На одном из деревьев восседала пестрая птица. Ее сестра – во всем переливающемся великолепии; ее прежняя версия, прекрасная и не хлебнувшая всего того горя, что досталось ей. Их взгляды встретились. Птица на дереве с любопытством смотрела на маленькую птаху, тайком проскользнувшую в убежище. И призраки, населявшие их разумы, наконец-то нашли друг друга.
Какое-то время обе настороженно и опасливо молчали. Смотрели друг на друга до тех пор, пока Странная Птица не поняла, что ее узнали. И – будто по мановению руки рухнула та стена, без которой одна не могла более прятаться от другой.
И ответ был таков:
Все, кто трудился над Странной Птицей… кто вмешивался в ее судьбу, кто возлагал на нее надежды или опасения… все они были мертвы. Вместе со своими чаяниями. Но Странная Птица могла видеть будущее. Вот они исследуют подлесок в поисках пропитания. Садятся на крышу разрушенной Лаборатории. Прыгают по деревьям, срывая плоды. Ютятся в скалах – и, может статься, строят гнезда. В любом случае – живут долго-долго. Неважно, найдутся ли в их жизни спутники – вон они, овес и ежевика, растут у самого моря, клюй – не хочу.
И все лишнее, бесполезное и бессмысленное наконец-то забылось, лишилось цены.
Компас, крутящийся в сердце Странной Птицы, в конце концов оказался лишь нуждой одной обреченной человеческой души в донесении последних слов любви другой такой же душе. И пусть Птица чуть не осталась без тела, следуя ему – свою миссию она выполнила.
Да и потом, к чему потребны тела? Где заканчивается одно тело и начинается другое? Почему надлежит телам быть неизменными и сильными? Странная Птица лишилась многого, но засеяла еще больше – и теперь все ее существо заходилось в радостной песне. Радовалась она не отсутствию страданий и не окончательной своей сублимации, а наконец обретенной свободе. Пусть мир нельзя было спасти, он точно не был уничтожен.
Чудо-птица завела трель, и пусть то не был звук, знакомый всякому из птичьего рода-племени, Странная Птица поняла, что он значит. И если даже от Санджи в ней осталась лишь малость – та все равно признала звук и ответила ему. Так две птицы и пели друг другу, и одно мертвое отвечало другому мертвому на языке, понятном лишь им одним.
Мертвые Астронавты
Даже во сне
Сдержу я обещанья,
данные тебе.
1. Грезы Синего Лиса
Так они и бежали – сквозь бреши, найденные в швах. Бежали, памятуя о городе, где нет зданий. Им были открыты два мира – новый и старый. Старый мир – простор древнего морского дна, зеленого от камышей, подернутых ряской озер и низких, отравленных водной солью деревьев с толстыми заросшими мхом ветвями, на которых они могли спать.
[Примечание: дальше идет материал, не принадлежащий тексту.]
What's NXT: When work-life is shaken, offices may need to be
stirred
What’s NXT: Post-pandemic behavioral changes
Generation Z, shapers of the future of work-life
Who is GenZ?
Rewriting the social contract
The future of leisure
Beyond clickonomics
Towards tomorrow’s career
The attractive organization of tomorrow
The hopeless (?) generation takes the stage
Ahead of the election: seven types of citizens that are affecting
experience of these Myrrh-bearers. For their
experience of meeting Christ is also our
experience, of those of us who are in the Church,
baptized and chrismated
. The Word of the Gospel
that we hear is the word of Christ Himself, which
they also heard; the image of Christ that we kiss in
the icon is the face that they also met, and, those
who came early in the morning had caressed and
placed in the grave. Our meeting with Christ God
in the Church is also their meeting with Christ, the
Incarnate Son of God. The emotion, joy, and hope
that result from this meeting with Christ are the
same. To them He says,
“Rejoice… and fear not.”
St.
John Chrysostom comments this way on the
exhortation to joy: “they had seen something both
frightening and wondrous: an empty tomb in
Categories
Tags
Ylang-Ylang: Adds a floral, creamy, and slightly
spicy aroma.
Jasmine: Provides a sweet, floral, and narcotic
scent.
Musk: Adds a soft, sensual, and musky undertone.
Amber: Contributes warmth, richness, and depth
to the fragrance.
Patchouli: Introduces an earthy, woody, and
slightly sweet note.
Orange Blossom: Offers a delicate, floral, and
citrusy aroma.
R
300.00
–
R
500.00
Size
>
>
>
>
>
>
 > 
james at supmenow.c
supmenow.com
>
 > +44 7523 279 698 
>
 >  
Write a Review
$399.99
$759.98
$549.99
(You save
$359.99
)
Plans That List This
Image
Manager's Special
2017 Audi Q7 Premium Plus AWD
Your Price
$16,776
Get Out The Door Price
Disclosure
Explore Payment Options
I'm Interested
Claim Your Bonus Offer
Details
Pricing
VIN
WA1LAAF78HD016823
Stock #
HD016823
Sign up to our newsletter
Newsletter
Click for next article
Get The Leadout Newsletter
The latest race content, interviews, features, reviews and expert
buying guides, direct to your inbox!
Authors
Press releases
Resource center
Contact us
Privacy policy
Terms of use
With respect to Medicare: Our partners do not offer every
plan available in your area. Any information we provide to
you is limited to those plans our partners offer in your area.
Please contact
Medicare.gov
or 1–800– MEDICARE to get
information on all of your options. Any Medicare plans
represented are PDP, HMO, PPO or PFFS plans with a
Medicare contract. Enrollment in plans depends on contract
Теперь же приходилось им отдыхать на полуразрушенных крышах да в тени колоссальных скал посреди пустыни. Теперь надлежало им окунаться в сны там, где только получалось, и доверяться дозорному, не ложившемуся спать. Их вера должна была быть легка, как пируэт, выписываемый мыслью на пути из одного ума в другой. Именно эта легкость даровала им возможность познать волю друг друга.
Цветом они были подобны песку, что мог свободно течь и замирать, мог под лапами оставаться незамеченным – но никогда притом никуда не пропадать. Песок ведь не мог распасться, своей последней формы он уже достиг.
И в ночи от одного к другому неслись хлопки – так они ловили мигающих во тьме, будто спасительные сигналы, гигантских светлячков. Смаковали шелест их сминаемых крыл, хруст панцирей. Вливали в себя прохладу мрака. После этого они резвились, выискивали скрытую воду, рыли собственные неглубокие колодцы. Раз не светила иная участь – слизывали с камней соль. Они спаривались, производили на свет детенышей, а порой – смотрели на далекие звезды и задумывались на миг, а что же находится там, за ними. Пусть даже для них это и значило не больше пляски светлячков в ночи.